Les universités françaises et la formation continue 1968–2002
Un professeur de Paris X – Nanterre estimait, en 2003, que le service de formation continue de l’Université n’était pas fréquentable car il ne faisait pas de recherche. Au même moment, certains universitaires affirmaient que la formation continue devait devenir partie intégrante de l’Université, en étroite symbiose avec la formation initiale tandis que d’autres critiquaient le fait que la formation continue soit guidée par une logique de changement et de professionnalisation.

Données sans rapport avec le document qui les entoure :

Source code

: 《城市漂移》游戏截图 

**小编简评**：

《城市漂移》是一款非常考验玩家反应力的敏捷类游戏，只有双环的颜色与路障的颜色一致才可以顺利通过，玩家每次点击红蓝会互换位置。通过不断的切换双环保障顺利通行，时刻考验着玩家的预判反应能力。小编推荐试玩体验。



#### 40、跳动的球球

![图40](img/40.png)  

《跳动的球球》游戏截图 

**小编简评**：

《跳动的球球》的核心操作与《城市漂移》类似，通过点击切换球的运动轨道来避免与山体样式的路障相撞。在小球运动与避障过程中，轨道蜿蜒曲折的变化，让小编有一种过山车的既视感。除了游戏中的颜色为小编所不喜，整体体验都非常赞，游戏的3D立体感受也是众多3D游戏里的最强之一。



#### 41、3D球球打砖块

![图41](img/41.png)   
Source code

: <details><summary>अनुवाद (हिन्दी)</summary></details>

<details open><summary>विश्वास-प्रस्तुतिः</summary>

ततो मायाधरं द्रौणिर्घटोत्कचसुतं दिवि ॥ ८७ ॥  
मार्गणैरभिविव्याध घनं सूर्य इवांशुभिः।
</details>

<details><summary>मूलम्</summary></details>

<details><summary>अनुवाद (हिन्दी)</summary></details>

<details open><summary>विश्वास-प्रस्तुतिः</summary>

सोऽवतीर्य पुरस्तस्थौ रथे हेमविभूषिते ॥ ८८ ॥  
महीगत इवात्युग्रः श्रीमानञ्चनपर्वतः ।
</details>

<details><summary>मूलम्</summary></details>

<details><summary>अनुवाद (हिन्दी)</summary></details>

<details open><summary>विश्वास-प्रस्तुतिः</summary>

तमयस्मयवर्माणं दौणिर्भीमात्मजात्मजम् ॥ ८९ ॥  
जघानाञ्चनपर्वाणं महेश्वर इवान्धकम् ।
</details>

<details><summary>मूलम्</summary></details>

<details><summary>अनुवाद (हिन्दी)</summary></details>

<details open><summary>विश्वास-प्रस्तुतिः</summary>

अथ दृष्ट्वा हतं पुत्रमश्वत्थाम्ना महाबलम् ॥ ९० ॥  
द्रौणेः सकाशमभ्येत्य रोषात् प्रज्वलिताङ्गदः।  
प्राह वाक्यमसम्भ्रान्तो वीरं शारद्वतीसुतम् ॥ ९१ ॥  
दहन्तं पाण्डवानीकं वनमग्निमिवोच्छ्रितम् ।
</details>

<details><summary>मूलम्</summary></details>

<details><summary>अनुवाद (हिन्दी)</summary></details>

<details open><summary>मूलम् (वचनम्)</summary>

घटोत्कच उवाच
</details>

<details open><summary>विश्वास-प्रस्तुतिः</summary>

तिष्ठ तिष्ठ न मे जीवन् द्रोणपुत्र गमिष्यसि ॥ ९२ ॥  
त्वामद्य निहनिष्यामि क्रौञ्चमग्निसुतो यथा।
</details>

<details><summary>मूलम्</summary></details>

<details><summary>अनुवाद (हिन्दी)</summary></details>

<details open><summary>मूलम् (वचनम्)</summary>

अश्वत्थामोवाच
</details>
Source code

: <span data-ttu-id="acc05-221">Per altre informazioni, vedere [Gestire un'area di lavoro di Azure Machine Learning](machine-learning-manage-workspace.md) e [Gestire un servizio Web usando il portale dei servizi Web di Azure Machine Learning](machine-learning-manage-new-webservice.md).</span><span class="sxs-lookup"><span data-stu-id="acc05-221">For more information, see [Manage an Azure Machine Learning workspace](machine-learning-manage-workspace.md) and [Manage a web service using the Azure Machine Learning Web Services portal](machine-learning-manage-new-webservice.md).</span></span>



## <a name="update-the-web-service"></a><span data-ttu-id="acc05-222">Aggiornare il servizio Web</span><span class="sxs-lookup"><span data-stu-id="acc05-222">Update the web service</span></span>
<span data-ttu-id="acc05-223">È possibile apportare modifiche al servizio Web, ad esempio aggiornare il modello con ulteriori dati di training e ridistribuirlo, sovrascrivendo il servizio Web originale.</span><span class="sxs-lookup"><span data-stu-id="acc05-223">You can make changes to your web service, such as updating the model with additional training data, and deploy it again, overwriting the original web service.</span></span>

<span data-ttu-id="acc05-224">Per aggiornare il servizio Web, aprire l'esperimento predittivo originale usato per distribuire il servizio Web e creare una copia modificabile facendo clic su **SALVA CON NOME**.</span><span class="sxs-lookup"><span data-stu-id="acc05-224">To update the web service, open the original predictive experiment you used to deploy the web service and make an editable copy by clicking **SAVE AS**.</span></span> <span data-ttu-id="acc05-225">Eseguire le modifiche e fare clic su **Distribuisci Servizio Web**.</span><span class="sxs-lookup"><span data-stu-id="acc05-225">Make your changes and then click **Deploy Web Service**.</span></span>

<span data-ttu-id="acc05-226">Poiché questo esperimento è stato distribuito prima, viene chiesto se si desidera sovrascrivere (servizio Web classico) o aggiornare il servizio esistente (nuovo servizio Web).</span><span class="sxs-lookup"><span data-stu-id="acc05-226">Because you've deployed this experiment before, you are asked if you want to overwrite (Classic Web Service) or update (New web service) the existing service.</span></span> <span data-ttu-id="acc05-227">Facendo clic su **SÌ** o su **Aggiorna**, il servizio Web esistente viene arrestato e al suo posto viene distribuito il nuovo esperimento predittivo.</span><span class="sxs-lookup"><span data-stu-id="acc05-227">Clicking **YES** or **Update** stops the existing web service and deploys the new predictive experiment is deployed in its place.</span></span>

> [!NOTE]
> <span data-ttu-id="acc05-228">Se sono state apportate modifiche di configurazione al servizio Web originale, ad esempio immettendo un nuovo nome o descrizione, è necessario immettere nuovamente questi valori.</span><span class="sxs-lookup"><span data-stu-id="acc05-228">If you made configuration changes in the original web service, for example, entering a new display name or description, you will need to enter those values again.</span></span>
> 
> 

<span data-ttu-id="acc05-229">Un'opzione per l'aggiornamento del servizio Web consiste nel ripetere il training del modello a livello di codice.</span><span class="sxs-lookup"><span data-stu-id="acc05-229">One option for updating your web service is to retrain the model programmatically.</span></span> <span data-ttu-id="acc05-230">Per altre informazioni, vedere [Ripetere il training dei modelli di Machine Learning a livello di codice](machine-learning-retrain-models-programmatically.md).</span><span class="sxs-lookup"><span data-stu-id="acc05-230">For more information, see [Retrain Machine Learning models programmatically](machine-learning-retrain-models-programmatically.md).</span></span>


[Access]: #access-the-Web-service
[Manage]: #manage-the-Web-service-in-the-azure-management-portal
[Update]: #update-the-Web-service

C’est, à titre d’exemples, quelques-unes de ces opinions que rapporte Jacques Denantes dans sa remarquable étude sur l’histoire et l’analyse de la formation continue dans les universités en France, étude qui a permis à cet ingénieur général honoraire des Ponts de devenir docteur en science de l’éducation en 2005.
L’histoire de la lente percolation de la formation continue dans les universités commence en 1968. Elle est racontée de façon précise jusqu’en 2002, avec ses grandes étapes, loi de 1968, loi de 1984, loi de 1971, etc., jusqu’à la loi de modernisation sociale de 2002 qui lui donne de nouvelles bases en généralisant la validation des acquis de l’expérience, dite VAE. Sont aussi décrits avec précision les grands événements, prises de position, congrès, déclarations ministérielles et, last but not least, des réalisations du vaste projet qui ferait des universités des partenaires de la formation tout au long de la vie.
Cette histoire est précédée par des analyses fines et argumentées du « monde de la formation continue » et par l’exposé de positions officielles contrastées de quelques-uns de ses acteurs principaux.
En troisième partie, Jacques Denantes tente de comprendre les comportements des partenaires en cause, notamment à partir d’un modèle de « configuration universitaire » qu’il applique aux deux universités dans lesquelles il a particulièrement enquêté : Paris X – Nanterre et Lille I. L’auteur n’aborde pas les expériences ou les réussites – s’il en existe, ce n’est pas certain – que l’on pourrait trouver à l’étranger, mais quiconque voudrait faire une telle enquête devrait commencer par lire son traité pour s’inspirer de ses méthodes et de sa rigueur.
Ce qui rend l’étude si intéressante, c’est que l’on partage avec l’auteur, le sentiment que, certes, les universités participent – pas si mal que cela – à la formation continue, cet « échange contraire à leur nature, de savoir contre de l’argent ».
Mais dans le vaste monde de la formation professionnelle continue, celui des adultes en mal de compétences, celui des professions gourmandes de ressources humaines, celui des ministres soucieux de marquer le paysage, celui des enseignants avec leurs codes et leurs rites, celui des syndicats souvent peu tentés par les aventures, dans ce vaste monde, des bricolages ont été réalisés, qui ont quelquefois réussi, mais personne n’a encore osé ou voulu ouvrir vraiment la boîte de Pandore où se confrontent des notions aussi impérieuses que la formation tout au long de la vie, le savoir pour le savoir, la recherche souveraine, la détestation du mercantilisme et du provisoire, etc.
Et, c’est passionnant, on aimerait en discuter avec l’auteur car cela donne à penser. On se prend à avoir envie de proposer une politique de formation continue pour la France qui serait un modèle pour l’Europe, bien sûr.